***** Quoted text

VAPOR LIQUID CONTACT TRAY WITH RELIEF WEIR SUMPS
CROSS-REFERENCE TO RELATED APPLICATIONS
This application claims the benefit of U.S. Provisional Application No. 60/046,230, filed May 12, 1997.
STATEMENT REGARDING FEDERALLY SPONSORED RESEARCH
Not applicable.
BACKGROUND OF THE INVENTION
This invention relates in general to mass transfer columns and, more particularly, to vapor-liquid contact trays placed within the columns. The invention also relates to methods for using the trays to effect mass transfer between vapor and liquid streams flowing within the column.
Vapor-liquid contact trays are used in mass transfer columns to facilitate interaction and mass transfer between vapor and liquid streams flowing through the column. The trays typically have a tray deck with liquid inlet and outlet ends and an opening formed at the outlet end of the tray deck. A downcomer is positioned at the opening in the tray deck and provides a passage for removing liquid from the outlet end of the tray deck and directing it downwardly to a liquid receiving area at the inlet end of the underlying tray deck. A weir is typically positioned at the outlet end of the tray deck to force liquid to accumulate to a preselected level on the tray deck before it spills over the weir and enters the downcomer inlet. The liquid exiting the downcomer discharge outlet then flows across the underlying tray and enters the downcomer at the outlet end of that tray deck for passage to the next underlying tray. This pattern is then repeated on each underlying tray.

**********

Revise the part of the contact tray text that opens with "BACKGROUND OF THE" and closes with "within the column.", putting "distillation columns" wherever "mass transfer columns" appears. The material that comes next is separate from the contact tray text above.

***** Data section

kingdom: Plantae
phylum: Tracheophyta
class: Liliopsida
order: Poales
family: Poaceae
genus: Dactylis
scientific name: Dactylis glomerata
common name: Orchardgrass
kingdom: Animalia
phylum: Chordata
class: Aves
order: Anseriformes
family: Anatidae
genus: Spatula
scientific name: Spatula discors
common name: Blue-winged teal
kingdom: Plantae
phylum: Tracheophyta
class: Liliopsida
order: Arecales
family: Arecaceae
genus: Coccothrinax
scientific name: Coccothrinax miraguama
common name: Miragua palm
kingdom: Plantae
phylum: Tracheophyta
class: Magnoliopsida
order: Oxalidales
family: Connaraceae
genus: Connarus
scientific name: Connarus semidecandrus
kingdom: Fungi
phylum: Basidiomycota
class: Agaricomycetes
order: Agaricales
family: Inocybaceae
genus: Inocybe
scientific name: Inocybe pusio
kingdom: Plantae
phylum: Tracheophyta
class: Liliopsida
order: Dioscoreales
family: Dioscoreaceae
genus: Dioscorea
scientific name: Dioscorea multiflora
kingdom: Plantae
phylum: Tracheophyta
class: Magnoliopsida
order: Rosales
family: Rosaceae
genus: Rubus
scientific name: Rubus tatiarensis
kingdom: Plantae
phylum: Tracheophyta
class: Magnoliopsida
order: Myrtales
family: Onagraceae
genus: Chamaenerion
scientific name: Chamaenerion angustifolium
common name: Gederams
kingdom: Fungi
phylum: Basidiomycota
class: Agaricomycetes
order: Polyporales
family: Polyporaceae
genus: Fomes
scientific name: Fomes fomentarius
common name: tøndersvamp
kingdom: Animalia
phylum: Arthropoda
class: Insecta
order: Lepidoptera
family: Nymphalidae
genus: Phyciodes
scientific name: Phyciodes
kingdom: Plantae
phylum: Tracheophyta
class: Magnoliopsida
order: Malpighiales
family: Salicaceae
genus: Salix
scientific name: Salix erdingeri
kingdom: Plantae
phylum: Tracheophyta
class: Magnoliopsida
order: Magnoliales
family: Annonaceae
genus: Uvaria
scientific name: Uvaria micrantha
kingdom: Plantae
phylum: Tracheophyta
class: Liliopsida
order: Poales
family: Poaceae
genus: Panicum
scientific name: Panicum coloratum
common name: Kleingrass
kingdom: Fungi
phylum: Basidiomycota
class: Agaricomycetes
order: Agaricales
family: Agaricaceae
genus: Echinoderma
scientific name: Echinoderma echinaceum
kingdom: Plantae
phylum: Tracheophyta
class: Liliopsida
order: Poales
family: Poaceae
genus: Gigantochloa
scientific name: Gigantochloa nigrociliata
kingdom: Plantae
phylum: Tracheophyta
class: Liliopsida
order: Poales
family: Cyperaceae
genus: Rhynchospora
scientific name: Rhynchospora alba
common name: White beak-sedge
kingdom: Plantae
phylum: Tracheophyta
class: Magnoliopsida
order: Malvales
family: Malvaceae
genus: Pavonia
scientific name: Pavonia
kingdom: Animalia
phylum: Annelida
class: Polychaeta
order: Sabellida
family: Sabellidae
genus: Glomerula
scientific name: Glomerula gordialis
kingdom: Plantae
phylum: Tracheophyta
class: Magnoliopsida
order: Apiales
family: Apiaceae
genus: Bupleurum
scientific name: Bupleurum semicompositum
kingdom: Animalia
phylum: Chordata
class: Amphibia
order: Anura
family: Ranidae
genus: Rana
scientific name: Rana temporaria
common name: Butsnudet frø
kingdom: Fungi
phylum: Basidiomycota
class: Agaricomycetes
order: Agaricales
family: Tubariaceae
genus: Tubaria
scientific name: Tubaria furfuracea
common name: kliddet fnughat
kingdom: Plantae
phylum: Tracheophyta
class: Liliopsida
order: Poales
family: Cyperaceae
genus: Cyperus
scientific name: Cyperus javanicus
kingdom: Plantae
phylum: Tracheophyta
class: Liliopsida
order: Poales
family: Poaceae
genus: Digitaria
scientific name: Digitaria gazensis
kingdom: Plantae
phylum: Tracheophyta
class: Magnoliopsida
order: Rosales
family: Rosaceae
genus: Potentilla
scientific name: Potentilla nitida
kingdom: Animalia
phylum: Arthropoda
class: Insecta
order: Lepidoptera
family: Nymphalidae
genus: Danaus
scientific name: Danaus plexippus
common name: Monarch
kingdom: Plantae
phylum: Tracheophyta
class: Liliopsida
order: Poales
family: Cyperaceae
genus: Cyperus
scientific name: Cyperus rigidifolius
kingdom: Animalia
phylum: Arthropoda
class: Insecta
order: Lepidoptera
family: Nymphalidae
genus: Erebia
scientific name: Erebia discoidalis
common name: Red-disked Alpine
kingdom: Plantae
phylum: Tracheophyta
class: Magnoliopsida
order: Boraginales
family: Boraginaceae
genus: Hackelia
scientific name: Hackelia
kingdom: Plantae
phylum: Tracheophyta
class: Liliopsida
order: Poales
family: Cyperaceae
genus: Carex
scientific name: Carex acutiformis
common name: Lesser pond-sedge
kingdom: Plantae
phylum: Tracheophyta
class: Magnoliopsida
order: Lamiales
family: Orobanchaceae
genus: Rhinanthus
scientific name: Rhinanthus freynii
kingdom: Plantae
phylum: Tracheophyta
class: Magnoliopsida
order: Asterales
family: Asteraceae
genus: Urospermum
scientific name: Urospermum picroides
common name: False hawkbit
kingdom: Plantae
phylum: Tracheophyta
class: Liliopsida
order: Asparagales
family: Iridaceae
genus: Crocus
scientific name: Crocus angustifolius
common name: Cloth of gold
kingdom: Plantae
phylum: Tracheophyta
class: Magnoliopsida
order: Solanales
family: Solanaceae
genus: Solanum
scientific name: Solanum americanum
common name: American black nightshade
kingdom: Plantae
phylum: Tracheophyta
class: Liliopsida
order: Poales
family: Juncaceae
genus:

**********

Full answer:
BACKGROUND OF THE INVENTION
This invention relates in general to distillation columns and, more particularly, to vapor-liquid contact trays placed within the columns. The invention also relates to methods for using the trays to effect mass transfer between vapor and liquid streams flowing within the column.